Every voice interaction generates a readable transcript. Multilingual support ensures drivers who don't speak English natively can access the same information.

Design Rationale

Match Point Stress research surfaced that language barriers between drivers and riders (and drivers and the platform) compounded pickup friction. Transcripts give drivers a fallback they can verify.

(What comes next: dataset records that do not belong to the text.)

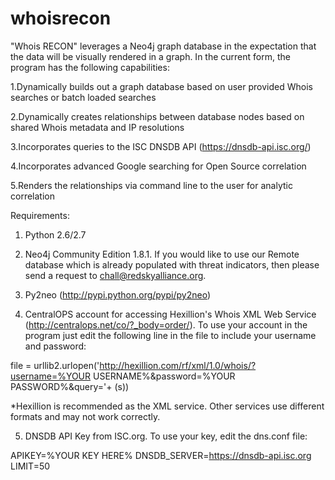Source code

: whoisrecon
==========
"Whois RECON" leverages a Neo4j graph database in the expectation that the data will be visually rendered in a graph. In the current form, the program has the following capabilities:

1.Dynamically builds out a graph database based on user provided Whois searches or batch loaded searches

2.Dynamically creates relationships between database nodes based on shared Whois metadata and IP resolutions

3.Incorporates queries to the ISC DNSDB API (https://dnsdb-api.isc.org/)

4.Incorporates advanced Google searching for Open Source correlation

5.Renders the relationships via command line to the user for analytic correlation


Requirements:

1. Python 2.6/2.7

2. Neo4j Community Edition 1.8.1. If you would like to use our Remote database which is already populated with threat indicators, then please send a request to chall@redskyalliance.org. 

3. Py2neo (http://pypi.python.org/pypi/py2neo)

4. CentralOPS account for accessing Hexillion's Whois XML Web Service (http://centralops.net/co/?_body=order/). To use your account in the program just edit the following line in the file to include your username and password:

  file = urllib2.urlopen('http://hexillion.com/rf/xml/1.0/whois/?username=%YOUR USERNAME%&password=%YOUR PASSWORD%&query='+ (s))

  *Hexillion is recommended as the XML service. Other services use different formats and may not work correctly.

5. DNSDB API Key from ISC.org. To use your key, edit the dns.conf file:

  APIKEY=%YOUR KEY HERE%
  DNSDB_SERVER=https://dnsdb-api.isc.org
  LIMIT=50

[PROTOTYPE: Transcript UI, multilingual view]Hi-fidelity prototype in progress
05 / REFLECTION

The most surprising finding was that drivers had already built a better system than Uber had, they just built it outside the app. The design challenge wasn't to invent new behavior. It was to earn enough trust to bring existing behavior onto the platform.

What Worked

  • Field studies over surveys. Ride-alongs showed us things no interview would have surfaced.
  • Reframing the problem. Treating this as a communication design challenge, not a navigation problem, opened up the solution space.
  • Co-design with drivers. Validating three directions against driver willingness revealed adoption blockers early.

What We'd Do Differently

  • Lock roadmap dependencies earlier with maps and venue ops — we'd clarify which closure, zone, and demand signals product can commit to displaying before proposals outpace what engineering can responsibly ship.
  • Second-city validation sooner — we'd run a lighter duplicate of Seattle's field playbook in another high-volume event market earlier, so generalized claims aren't riding on one metro's texture.
  • Multilingual recruiting from sprint zero — we'd screen and moderate in drivers' dominant languages concurrently with English ride-alongs, instead of patching translation gaps once concepts were frozen.

RoadRaise is in active design refinement ahead of driver concept testing.